(Collected data)
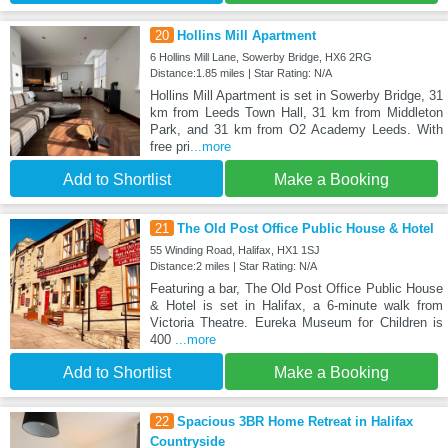
20
Hollins Mill Apartment
6 Hollins Mill Lane, Sowerby Bridge, HX6 2RG
Distance:1.85 miles | Star Rating: N/A
Hollins Mill Apartment is set in Sowerby Bridge, 31
km from Leeds Town Hall, 31 km from Middleton
Park, and 31 km from O2 Academy Leeds. With
free pri
...more
Add to Shortlist
Make a Booking
21
The Old Post Office Public House & Hotel
55 Winding Road, Halifax, HX1 1SJ
Distance:2 miles | Star Rating: N/A
Featuring a bar, The Old Post Office Public House
& Hotel is set in Halifax, a 6-minute walk from
Victoria Theatre. Eureka Museum for Children is
400
...more
Add to Shortlist
Make a Booking
22
Spacious 3BR Home Retreat in Halifax
Countryside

BRIEF: Among the lines of the data, which ones contain the word "Rating"? Show them.

YOUR RESPONSE:
Distance:1.85 miles | Star Rating: N/A
Distance:2 miles | Star Rating: N/A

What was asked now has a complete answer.